SSH login using default user “admin”
-
Which version do you use on what kind of platform?
Might it be a read-only mounted file system? It should commit changes but… -
Strange.
I'm using a Putty session, with "admin" as the auto-login user name.
But I'm NOT using the password related to the "pfSense's admin user ;)
I generated and use key for authentication - have to type in the passphrase of the key :Using username "admin". Authenticating with public key "rsa-key-20150201" Passphrase for key "rsa-key-20150201": pfSense - Netgate Device ID: 20bbccdf95385caaa087 *** Welcome to pfSense 2.4.2-RELEASE (amd64) on pfsense *** ...
Works great.
-
Which version do you use on what kind of platform?
Might it be a read-only mounted file system? It should commit changes but…It’s vs 2.4.2 on a minisys n10e. The SSD is formatted ZFS but also had the same issue with UFS.
As far as I can tell only the password is effected by rebooting and only for ssh. The same user/password is used for webgui login without any issues. Don’t see any other settings/configurations that are getting lost on reboot.
-
I'm with you here, and with @johnpoz : It's really time that we all (you inclusive !!) see some logs now.
-
I'm with you here, and with @johnpoz : It's really time that we all (you inclusive !!) see some logs now.

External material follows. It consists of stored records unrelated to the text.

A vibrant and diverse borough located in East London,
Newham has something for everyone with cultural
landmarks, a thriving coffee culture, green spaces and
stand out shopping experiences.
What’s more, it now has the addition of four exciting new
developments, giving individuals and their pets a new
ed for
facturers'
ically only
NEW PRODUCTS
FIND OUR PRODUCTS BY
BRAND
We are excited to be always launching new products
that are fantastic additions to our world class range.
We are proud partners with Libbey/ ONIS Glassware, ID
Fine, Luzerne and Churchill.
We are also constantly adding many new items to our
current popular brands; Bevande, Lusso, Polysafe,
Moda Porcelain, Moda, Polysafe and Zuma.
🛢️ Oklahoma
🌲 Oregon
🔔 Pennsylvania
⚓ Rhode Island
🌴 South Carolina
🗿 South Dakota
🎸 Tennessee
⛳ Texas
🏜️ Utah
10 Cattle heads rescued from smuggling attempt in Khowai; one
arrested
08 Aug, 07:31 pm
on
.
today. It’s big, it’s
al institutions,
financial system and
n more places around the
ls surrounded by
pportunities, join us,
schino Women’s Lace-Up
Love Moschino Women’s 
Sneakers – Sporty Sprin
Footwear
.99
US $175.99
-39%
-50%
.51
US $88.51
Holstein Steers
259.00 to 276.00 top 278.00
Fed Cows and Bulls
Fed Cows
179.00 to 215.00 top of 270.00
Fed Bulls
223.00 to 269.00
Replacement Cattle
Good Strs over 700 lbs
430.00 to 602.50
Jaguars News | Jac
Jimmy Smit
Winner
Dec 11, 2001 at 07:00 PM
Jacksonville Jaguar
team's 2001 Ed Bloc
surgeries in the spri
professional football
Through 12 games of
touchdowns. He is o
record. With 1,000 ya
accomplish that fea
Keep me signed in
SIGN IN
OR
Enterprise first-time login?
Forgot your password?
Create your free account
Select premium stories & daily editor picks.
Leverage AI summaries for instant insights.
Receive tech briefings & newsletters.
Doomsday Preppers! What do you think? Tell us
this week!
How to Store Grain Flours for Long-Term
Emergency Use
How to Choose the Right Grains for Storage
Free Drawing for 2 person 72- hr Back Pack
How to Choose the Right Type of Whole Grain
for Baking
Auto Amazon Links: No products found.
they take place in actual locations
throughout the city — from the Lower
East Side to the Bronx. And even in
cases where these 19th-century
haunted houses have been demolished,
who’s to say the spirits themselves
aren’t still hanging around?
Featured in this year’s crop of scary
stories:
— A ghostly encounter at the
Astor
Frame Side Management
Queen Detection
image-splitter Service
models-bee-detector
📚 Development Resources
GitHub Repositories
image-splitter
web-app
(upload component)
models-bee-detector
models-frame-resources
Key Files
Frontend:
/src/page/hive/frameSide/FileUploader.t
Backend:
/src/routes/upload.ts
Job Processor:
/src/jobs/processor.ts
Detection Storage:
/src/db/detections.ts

I'd be glad to post them, but as far as I can tell nothing is being logged on the failed attempts. The only log entries I can find are for successful logins after editing the admin user. Do I need to check something other than system logs?
-
Did you move ssh to a different port? Or maybe you have a port forward or other NAT setup which might be redirecting that port to something else?
-
I changed ssh to port 2222 so to login I’m using ssh root@ <ip>-p 2222. I’ll get a prompt for a password. Sometimes the password works and sometimes I get “connection terminated” and nothing is logged on the firewall.</ip>
-
… Sometimes the password works and sometimes I get “connection terminated”...
sshd_config. -> LoginGraceTime 30s
-
I just moved the "22" port to "2222" (why 2222 ? a port scan on your LAN will find it in less then 1 second).
In reverse order :
Dec 2 09:46:51 sshd 8263 Accepted keyboard-interactive/pam for admin from 192.168.1.6 port 50087 ssh2
Dec 2 09:46:48 sshd 8263 error: PAM: authentication error for admin from 192.168.1.6
Dec 2 09:46:45 sshd 8263 error: PAM: authentication error for admin from 192.168.1.6
Dec 2 09:46:22 sshd 59619 Server listening on 0.0.0.0 port 2222.
Dec 2 09:46:22 sshd 59619 Server listening on :: port 2222.
Dec 2 09:46:21 check_reload_status starting sshd
Dec 2 09:46:21 php-fpm 75193 /system_advanced_admin.php: secure shell configuration has changed. Restarting sshd.
Dec 2 09:46:21 php-fpm 75193 /system_advanced_admin.php: secure shell configuration has changed. Stopping sshd.Logs work fine for me …. something's up with your system.
-
something's up with your system.
I think you are probably correct. Not sure, but I suspect that an incorrect password wouldn’t result in a terminated connection but rather an error about invalid password and a prompt for another one. I also can’t receive Growl notifications on the same system even though pfSense shows that they are being sent successfully.
I’ve installed a public key on the system and we’ll see how that works. So far no problems.